Anderson S. Milioli1, Andrei D. Zdziarski1, Leomar G. Woyann1, Rodnei dos Santos1, Ana C. Rosa1, Alana Madureira1, and Giovani Benin1*
The search for productive and stable genotypes is the main goal of breeding programs. The genotype × environment interaction strongly influences genotype performance, and makes the selection of new cultivars difficult. One way to take advantage of this interaction is to identify genotypes with high grain yield (GY) and stability in different environments. The objective of this study was to evaluate the consistency of correlation between GY and stability evaluation methods in multi-environment trials and identify which methods are more suitable for selecting genotypes. The GY data from 11 soybean (Glycine max [L.] Merr.) cultivars were used to conduct Value for Cultivation and Use trials in 10 locations in Paraná and Mato Grosso do Sul states, Brazil, in the 2013-2014, 2014-2015, and 2015-2016 crop seasons.
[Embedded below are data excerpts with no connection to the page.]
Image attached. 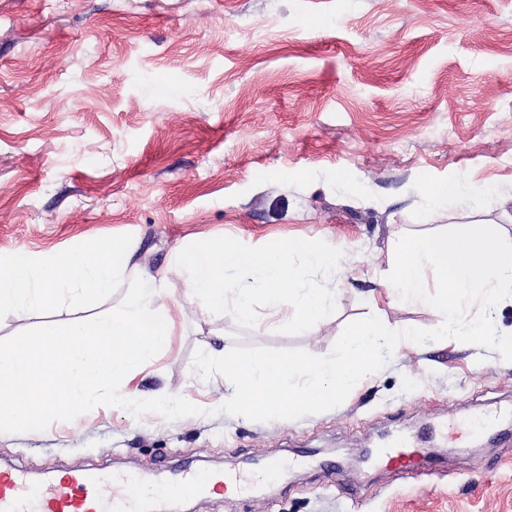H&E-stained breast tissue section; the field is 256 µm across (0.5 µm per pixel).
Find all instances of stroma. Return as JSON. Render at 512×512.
<instances>
[{
  "label": "stroma",
  "instance_id": "stroma-1",
  "mask_svg": "<svg viewBox=\"0 0 512 512\" xmlns=\"http://www.w3.org/2000/svg\"><path fill=\"white\" fill-rule=\"evenodd\" d=\"M512 0H0V255H47L111 238L138 272L218 236L248 245L321 239L344 253L336 311L314 333L258 307L254 327L182 318L133 385L205 408L174 421L96 407L41 432L0 434V463L30 474L232 473L275 468L266 488L181 498L177 512H512V439H468L469 417L512 404V362L460 342L403 344L338 407L256 422L218 412L224 379L192 375L196 349L329 355L375 315L432 328L422 303L374 308L397 241L448 224L512 232ZM467 196L429 214V191ZM129 287L46 314L0 310V340L115 309ZM456 423L457 432L447 429ZM402 438L432 453L422 475L365 469Z\"/></svg>",
  "mask_w": 512,
  "mask_h": 512
}]
</instances>
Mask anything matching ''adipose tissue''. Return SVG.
<instances>
[{
    "label": "adipose tissue",
    "instance_id": "obj_1",
    "mask_svg": "<svg viewBox=\"0 0 512 512\" xmlns=\"http://www.w3.org/2000/svg\"><path fill=\"white\" fill-rule=\"evenodd\" d=\"M126 245L101 239L63 253L0 262V309L25 314L108 297L130 262Z\"/></svg>",
    "mask_w": 512,
    "mask_h": 512
}]
</instances>
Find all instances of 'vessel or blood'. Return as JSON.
I'll return each mask as SVG.
<instances>
[{"label":"vessel or blood","mask_w":512,"mask_h":512,"mask_svg":"<svg viewBox=\"0 0 512 512\" xmlns=\"http://www.w3.org/2000/svg\"><path fill=\"white\" fill-rule=\"evenodd\" d=\"M379 464L393 473L409 476L417 469L414 453L387 446L377 451ZM126 483L135 490V496L124 502L114 501L108 487ZM210 486L220 490L224 477L197 473L181 474L170 486L174 492H193ZM157 486L141 479L137 474L96 473L71 471L50 480L45 487L34 486L18 469L0 471V512H138V499L159 495Z\"/></svg>","instance_id":"obj_1"}]
</instances>
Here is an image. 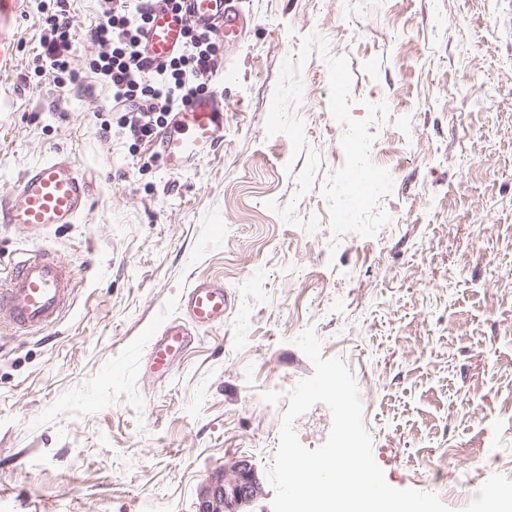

A randomized complete block design with three replicates was used. Seven methods were applied to evaluate stability, and Spearman’s correlation coefficient was used to compare methods. Positive associations were observed between GY and the harmonic mean of genotypic values (HMGV) across environments and genotype main effect + genotype × environment interaction effect by ideal genotype (GGE IG) methodologies, and between GY and the Lin and Binns method modified by Carneiro for general and unfavorable environments. The Eberhart and Russell, additive main effects and multiplicative interaction (AMMI), and GGE for stability (GGE STA) methods presented no positive associations with GY in any year. Positive associations were found between the Wricke, AMMI, and Eberhart and Russell methods because they were related to the static stability concept. The HMGV and GGE IG methods can be used together because they are consistently associated with GY and based on the dynamic stability concept.
Key words: Consistency between years, dynamic and static stability, genotype × environment interaction, Glycine max.